Raymarine i60 Close Hauled

wheelerwbrian

Member III
I'm replacing old nonfunctioning Datamarine instruments with Raymarine i50/60 Depth, Speed, Wind package. However I have four holes in the bulkhead to fill (one was for a Loran readout...), and I think it would be easier/cheaper to put another instrument in the hole rather than fix it. I was thinking of the i60 Close Hauled Wind instrument, but was wondering how useful it will be on my Ericson 39 1988. Thoughts?

Thanks.
 

Christian Williams

E381 - Los Angeles
Senior Moderator
Blogs Author
Well, it's better than a hole--and it matches. I think usefulness pretty much depends on how much you enjoy instrumentation. If racing, I'd find it handy. If not....
 

Loren Beach

O34 - Portland, OR
Senior Moderator
Blogs Author
I replaced the original three Datamarine bulkhead instrument faces quite a while ago.
I used Raymarine ST60 : speed, depth, and wind.
The original holes were 1/2" too wide for the new instruments. :rolleyes:

Luckily the new ST60 bezels would cover my repair.... so I took some old round plate pieces of frp (that were cut outs from the install of instruments in our prior boat!) and sawed out a center in each one for the new instruments.

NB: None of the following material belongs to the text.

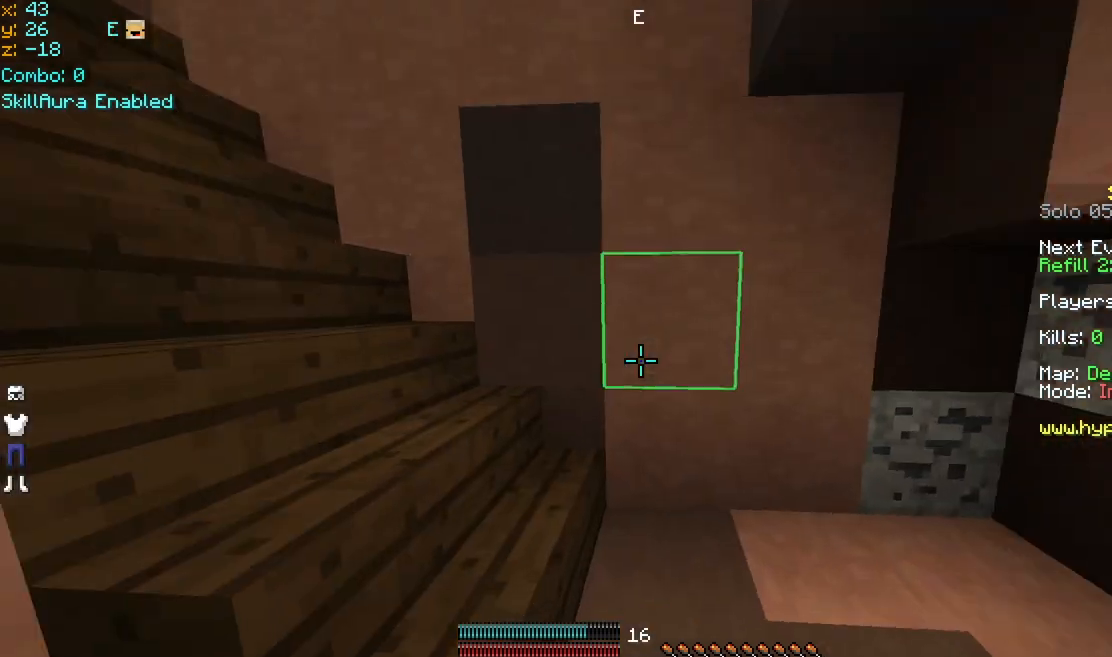
Gameplay with keyboard and mouse; each line is a JSON object with the keys and mouse buttons held at the frame after it. "events" lists presses ("down") and releases ("up") of "down", "left", "right", "space", "up", "mouse_left" and "mouse_right" between this image and that frame as [ms after this image, input, new state], when the widget could be followed in between. "mouse_left", "mouse_right" = the "left", "right" buttons of the "mouse" list. No other keys are recorded. Fast repeated clicks can show as one long hold. Mouse movement is not recorded.
{"keys": ["up"], "mouse": [], "events": []}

This produced a ring with 1/4" sides. I epoxied those rings into the old openings.
The adaptation is invisible from the cockpit, being concealed by the instrument face.
This also proves that you should never discard stray pieces of frp material. Lacking such a source, you could source some G10 plate from McMaster Carr.

After some puzzlement over just how to "shrink" a hole, this was the solution I came up with, and it still looks good, i.e. invisible. Note that if no can can see your fix then it passes the test.
:)

Regards,
Loren
 

wheelerwbrian

Member III
I replaced the original three Datamarine bulkhead instrument faces quite a while ago.
I used Raymarine ST60 : speed, depth, and wind.
The original holes were 1/2" too wide for the new instruments. :rolleyes:

Luckily the new ST60 bezels would cover my repair.... so I took some old round plate pieces of frp (that were cut outs from the install of instruments in our prior boat!) and sawed out a center in each one for the new instruments. This produced a ring with 1/4" sides. I epoxied those rings into the old openings.
The adaptation is invisible from the cockpit, being concealed by the instrument face.
This also proves that you should never discard stray pieces of frp material. Lacking such a source, you could source some G10 plate from McMaster Carr.

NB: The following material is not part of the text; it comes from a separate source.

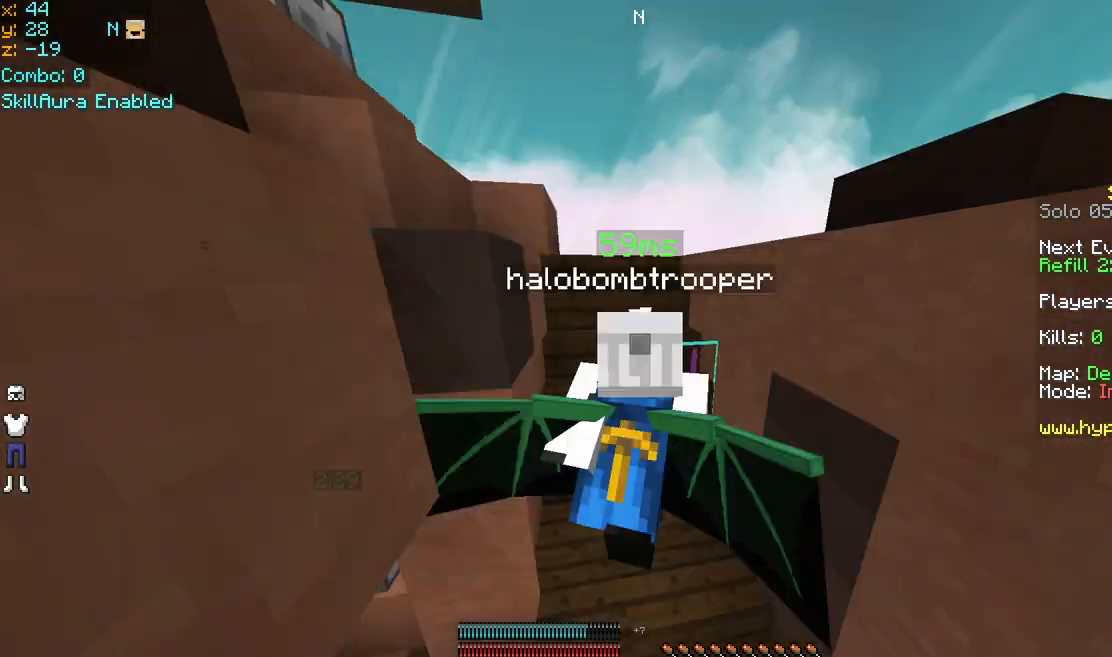
{"keys": ["space", "up"], "mouse": [], "events": [[160, "left", "down"], [200, "down", "down"], [320, "down", "up"], [320, "left", "up"], [360, "space", "down"]]}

After some puzzlement over just how to "shrink" a hole, this was the solution I came up with, and it still looks good, i.e. invisible. Note that if no can can see your fix then it passes the test.
:)

Regards,
Loren

I don't have the old FRP material from the original install in 1988, but my plan is similar to yours. I hadn't heard of G-10 but it looks like the ticket. I was originally going to make a ring form and cast an insert out of epoxy.
 

wheelerwbrian

Member III
What is really nice if you don't have it is wind speed/relative direction.

Isn't that already a function in the i60 wind instrument?

Another alternative is to put in an i70 and use it for some other data point, such as rudder position. I'm always looking at my pilot readout to see how its canted. Price difference is about one boat unit. The bezels will still match.
 

toddster

Curator of Broken Parts
Blogs Author
I replaced two old 4-inch instruments with four new 2-inch (ST40) instruments. My fourth data point was heading.
Rather than mucking about repairin the old holes, then drilling new hole, I screwed down a piece of black StarBoard over the whole area and mounted the new instruments in that. Rounded off the edges with a router, and it looks pretty good IMHO. Easy.

I don't particularly like the way the RM units screw down with a flimsy friction ring. Hopefully they've improved on that. Anyhow, there hasn't been any leakage around them.